Quoting: Caniac2000
On the goalie point, Goalies have never commanded this kind of return. EVER. Bean right now is one of the best analytical D men in the NHL (albeit a limited sample size). Carolina being an organisation run by Eric Tulsky's analytical group will not be moving him for something like this. He's been nothing short of incredible. Bean and a 3rd? Maybe, Bean and a 2nd for some retention? Okay, understandable. Bean and a 1st? Yeah, no.
I find it fascinating that your response begins with an objection to the proposed trade on a general principle (which I vehemently dispute), but then immediately morphs into an objection based upon an analysis of the internal elements of the specific trade (the validity of which I totally accept). It looks to me like you do not believe the theory I challenge as much as you think.
The fallacy in the blanket, mindless yardstick of “no player in X class of players has ever been traded for Y, so therefore Player Z isn’t worth Y” should be obvious. You, and all other rational observers, wouldn’t apply that to forwards or defensemen. Yet it continues to have a zombie-like life-after-death existence when applied to goalies.
Let’s change goaltenders. Instead of Darcy Kuemper, substitute Andrei Vassilevskiy or Connor Hellebuyck in the proposed trade. NOW would you reject the proposed exchange on the ground that “Goalies have never commanded this kind of return. EVER.”? Of course you wouldn’t; that would be moronic. I know you, and you’re far from a moron.
The reason why the theory that “goalies have never commanded this kind of return” is obvious: goalies in the top tiers of their trade (pun intended) don’t get traded, period, so we have no comparables by which to even suggest a proper trade value. To put it another way, it’s foolish to argue what the trade value of top-flight goalies should be by pointing to trades of far less accomplished tenders.
Consider the list of goalies traded since 2010. (Exclude goalies traded for other goalies, of course.) Do you really want to argue that because Jack Campbell or Jake Allen or Keith Kincaid or Devan Dubnyk got traded for a third-round pick or worse, those deals should apply to, let alone govern, what a top-flight goalie should command on the open market? Of course not.

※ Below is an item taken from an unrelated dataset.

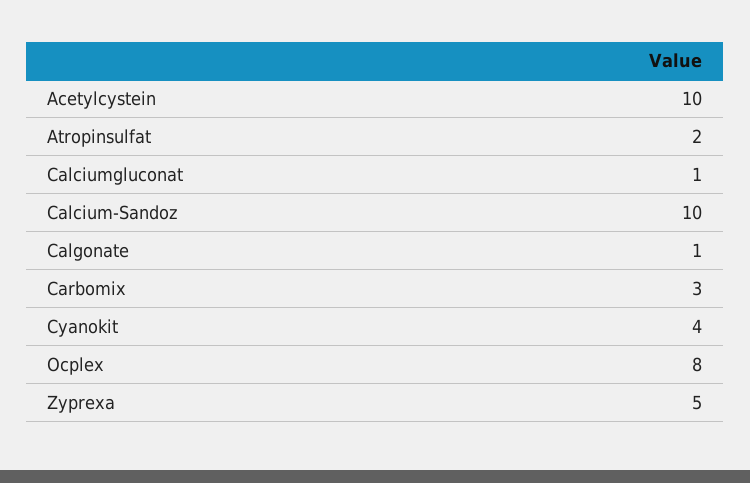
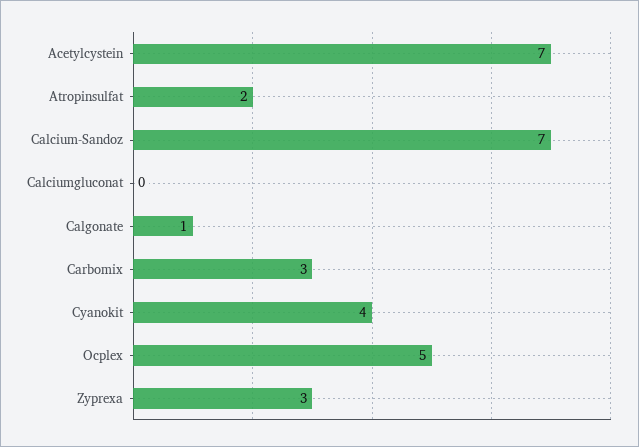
Acetylcystein: 10 -> 7
Calciumgluconat: 1 -> 0
Calcium-Sandoz: 10 -> 7
Ocplex: 8 -> 5
Zyprexa: 5 -> 3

Suppose I could show you that no Finnish top-6 forward has ever been traded for more than two first-round draft picks. Are you going to defend the idea that Sebastian Aho isn’t worth more than two first-round draft picks, based upon that general “principle” of perceived wisdom? Of course not.
Let’s also suppose that Bill Guerin is pleasantly surprised that his new team is in contention for the playoffs, and that he believes that the right #1 center will put them over the top. So he trades both of his 2021 first-rounders and his 2022 first-rounder for Mika Zibanejad. Are you going to argue that this exchange means that Connor McDavid’s trade value isn’t any higher, because no #1 center has “ever commanded this kind of return”? Of course not.
Trade value is determined by the specific qualities of each player and each element, not some one-size-fits-all, anti-intellectual, false rubric.
Finally, your contention that Carolina wouldn’t trade Bean and a first for Kuemper because of their metric theories is entirely valid, as I acknowledged above. I have no dispute with that.